On Thursday, January 24, the Rennie Center For Education Research & Policy hosted a release event for their annual report: Condition of Education in the Commonwealth. Although specifically focused on surveying the landscape of education within the state of Massachusetts, the Bay State’s reputation as one of the leading regions in the country for public education makes this yearly publication an important indication for where leading educators, policymakers, and administrators should be focusing in the coming year.
The 2019 report focuses on prioritizing the “student voice,” highlighting on how young people can (and should) shape the future of education:
“‘It’s all about the students.’ How often do we hear this sentiment—or something similar—in conversations on educational policy and practice? Yet one voice that’s usually missing in discussions about how best to support student outcomes is the one that arguably matters the most: students themselves. What experiences do they value most about their education? How do they measure their success in school and real-world settings? Students’ ideas on these issues, so core to any debate over improving education, are not always part of the conversation.”
Coming at a time in which youth are reacting to the current social and political environment with increasing public activism, the Rennie Center report explores the role of students play in shaping our education system and offers recommendations for elevating the voice of students in their classrooms, schools, and communitites.
The event itself featured a keynote from Aria Goodson (Chief Program Officer at the Pahara Institue) as well as presentations Chad D’Entremont (Executive Director at the Rennie Center) and James Peyser (Massachusetts Secretary of Education). Two students — Maya Mathews and Carla Duran Capellan — also shared their perspectives.
After attending the release event and digesting the full report, we have distilled our notes down to several key takeaways for educators, policymakers, and administrators to consider:
The student voice is often overlooked. We need to listen to the needs of our students and actively involve them in the conversation. Students in the public education system are often not represented in decision-making discussions; yet, shouldn’t they be shaping the very programs and policy changes that directly impact them?
(Note: the term “student voice” is defined in the report as: student participation and decision making in the structures anr practices that shape their educational experiences.)
When students have a say in their own learning, they are more likely to engage deeply in challenging academic work. Student voice in the decision-making process can help inspire and inform new approaches to teaching and learning. Authentic leadership experiences can bolster student voice by building students’ sense of efficacy. If students see and express themselves within a larger social environment, the exercise of student voice can develop creativity, communication, and collaboration skills.
The passing of education policy is inherently flawed. The process has traditionally been very top-down and, thus, falls short of supporting all students, especially those from marginalized communities. New legislation are something done to students versus done with them.

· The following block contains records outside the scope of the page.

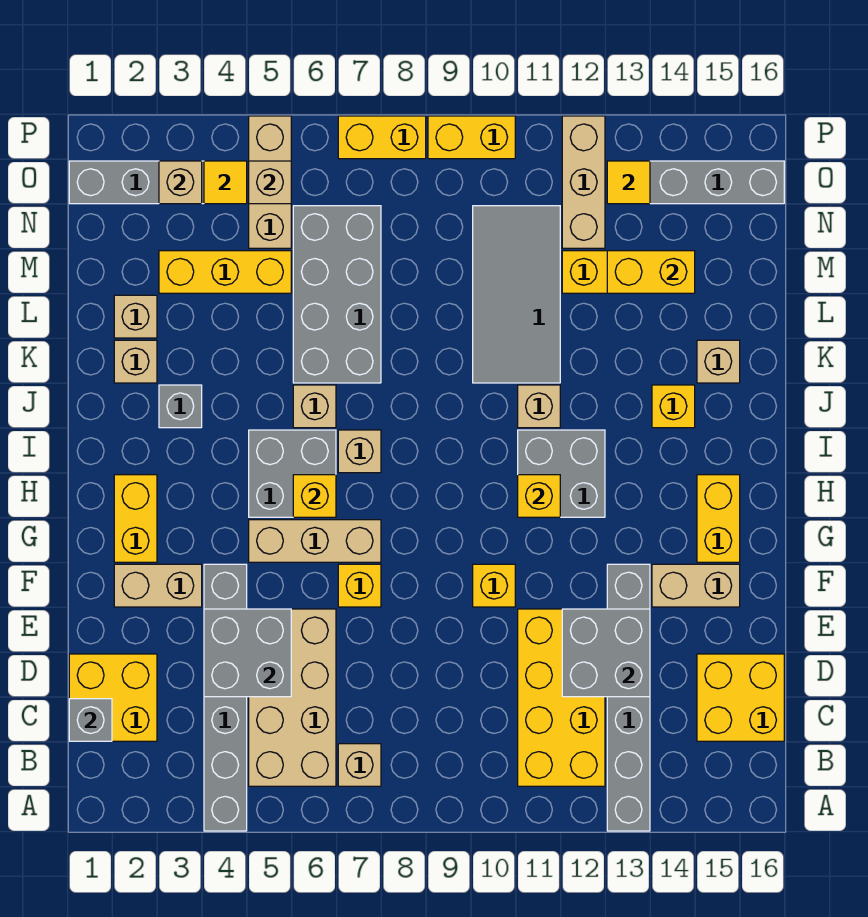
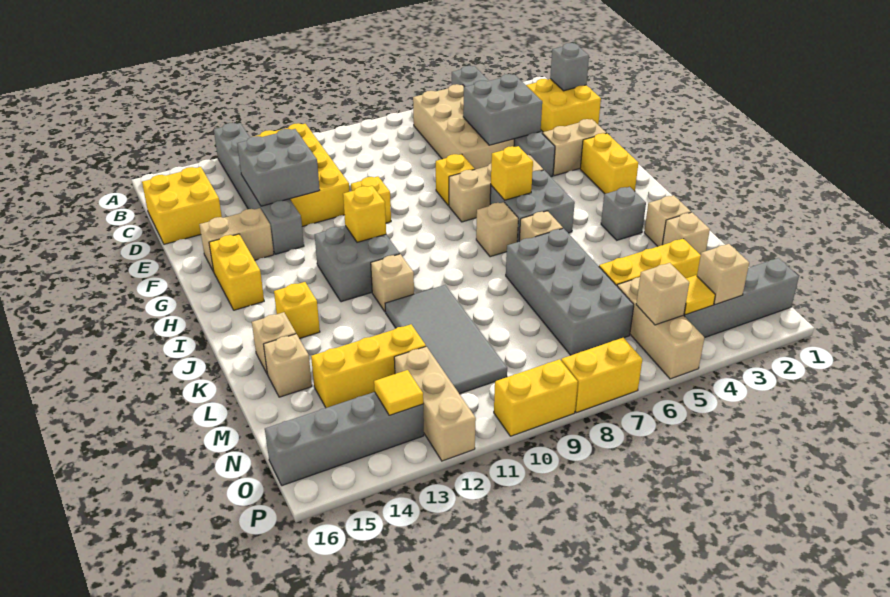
tan 1x1 brick [338,744,381,786] -> tan 1x1 brick moved to [264,334,312,397]
yellow 1x2 brick [607,251,695,293] -> none

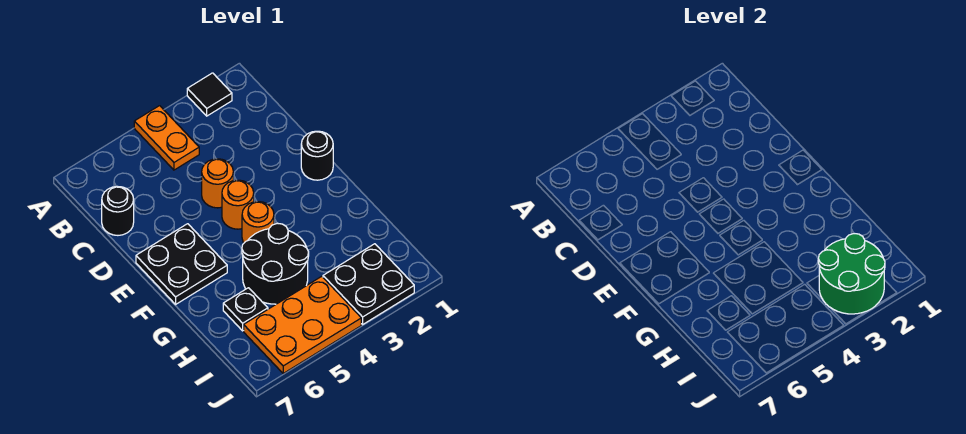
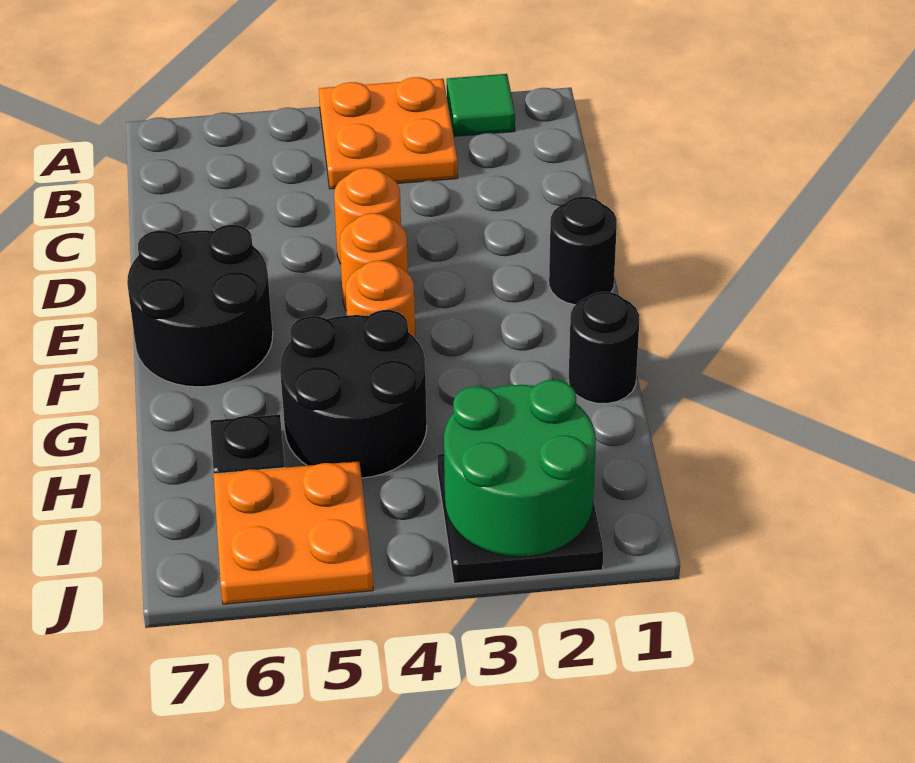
black 1x1 tile [187,73,232,116] -> green 1x1 tile [447,74,515,136]
orange 1x2 plate [134,106,199,170] -> orange 2x2 plate [319,77,458,189]
black 1x1 round brick [102,186,134,235] -> black 1x1 round brick moved to [569,292,639,404]
black 2x2 plate [136,224,227,304] -> black 2x2 round brick [127,225,273,387]
orange 2x3 plate [244,276,361,373] -> orange 2x2 plate [214,461,373,604]

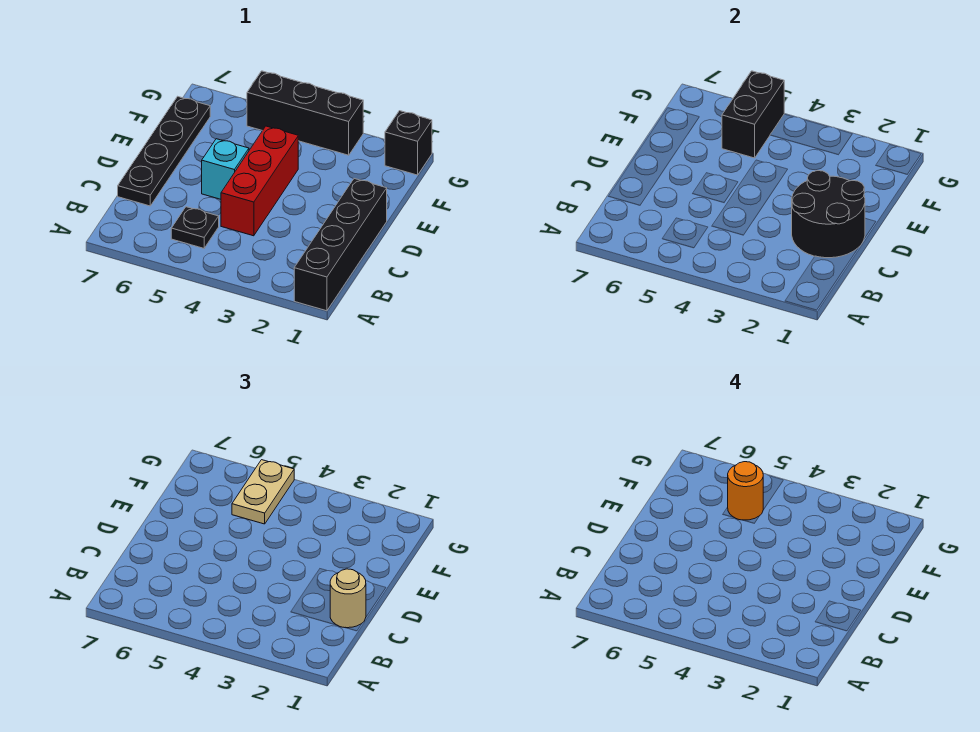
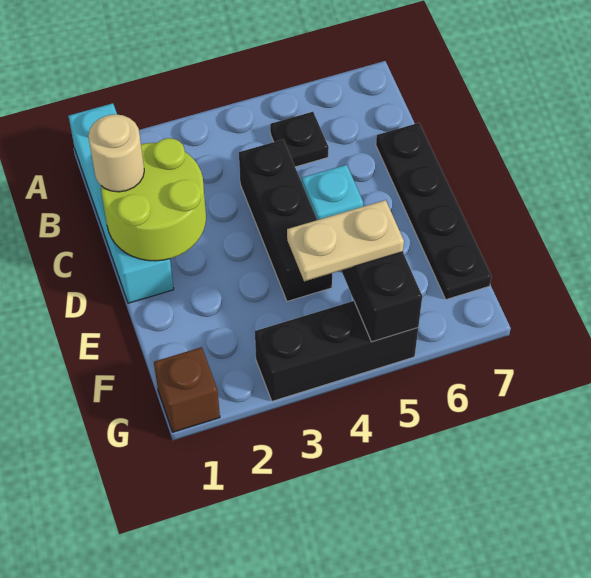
black 1x4 brick [294,179,387,311] -> cyan 1x4 brick [69,103,174,303]
black 2x2 round brick [792,171,865,258] -> lime 2x2 round brick [101,138,206,261]
red 1x3 brick [221,126,298,236] -> black 1x3 brick [239,140,332,301]
tan 1x2 plate [232,460,294,524] -> tan 1x2 plate turned to [287,200,404,281]
orange 1x1 round brick [728,462,763,520] -> none
black 1x1 brick [385,111,432,175] -> brown 1x1 brick [154,347,220,432]

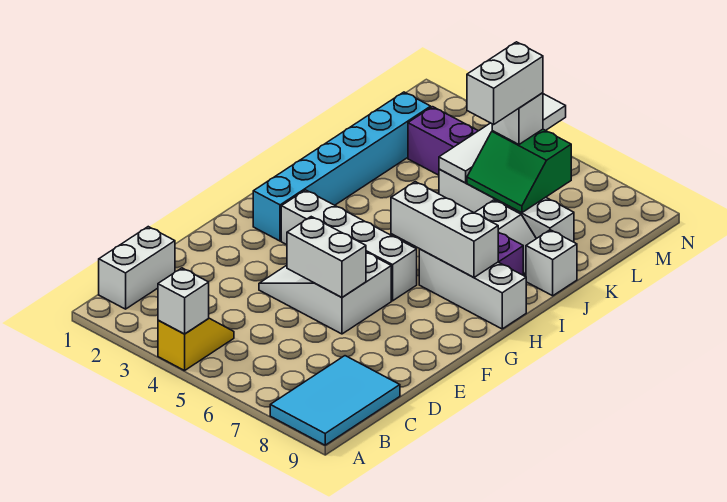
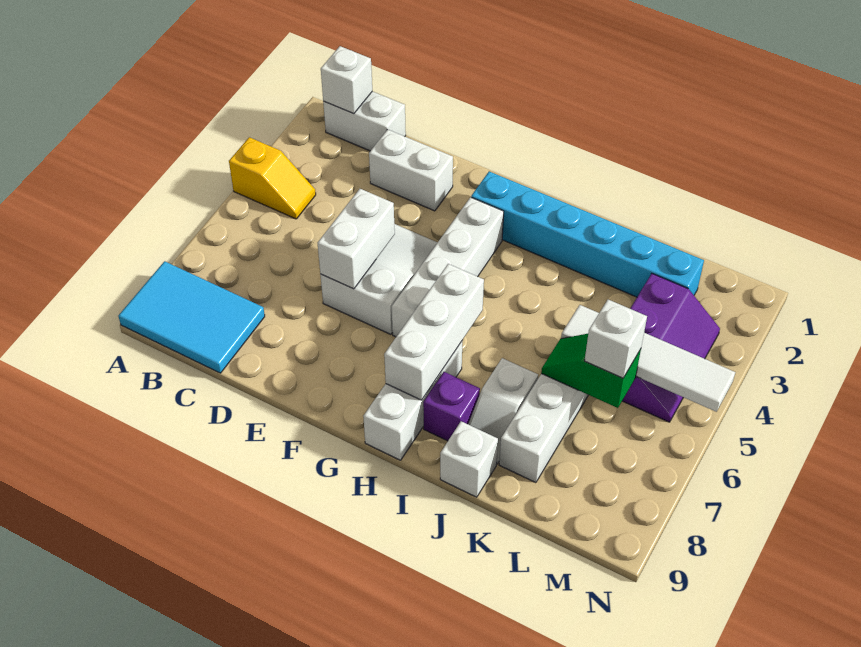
white 1x1 brick [158,268,209,334] -> white 1x1 brick moved to [321,46,372,114]
green 2x2 slope [467,129,571,213] -> green 1x2 slope [541,334,641,408]
white 1x2 brick [467,42,543,124] -> white 1x2 brick moved to [369,129,453,211]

In the classroom, educators can provide support and facilitation to allow students to participate in developing their own learning experiences. Applied learning activities and deconstructing adult-student power dynamics represent two pathways to achieve this outcome. Generation Citizen, an organization currently partnering with ten districts across Massachusetts, serves as a perfect case study. Through the program, students are able to exercise their voice in a meaningful way while learning how to tackle a community issue through collaborative action steps.
Schools can also help to involve students in the process of identifying diverse and comprehensive learning opportunities. Cultivating a positive and inclusive school climate — in addition to carving out opportunities for student leadership — are two ways that districts can work to intentionally increase the ability for their students to contribute and be actively involved in their education.
Entire communities can work together to build a dynamic, culturally responsive education system that is better equipped to support, hear, and validate the needs of students. Experiential learning, personalized learning, and reciprocal dialogue all offer methods by community-based issues can be addressed by students, parents, educators, and community partners.
The report goes on to outline six recommendations designed to guide districts and state leaders through the process of placing student experience and leadership at the center of education conversations:
- Create authentic opportunities for students to exercise their voice in school and district decision-making. District leaders can and should integrate students into practive and policy decisions.
- Provide training for educators to develop their dialogue facilitation skills. Districts can provide educators with the tools they need to better invite student opinions in the classroom.
- Facilitate community-wide conversations to ensure a cohesive approach to student support. Districts can leverage community partners to elevate the level at which they are able to invest holistically in student empowerment.
- Share survey results on school and district climate. Leaders in any state can better communicate the key takeaways from school climate surveys with students, parents, and district leadership.
- Consider measures of equity and effectiveness to make the accountability system more culturally responsive. Innovative measures can lead to the better meeting of needs of historically marginalized students.
- Ensure that student outcomes and data systems support effective school-community partnerships. State leaders should explore ways to better link data and support systems across agencies so educators and community leaders can provide more seamless learning opportunities.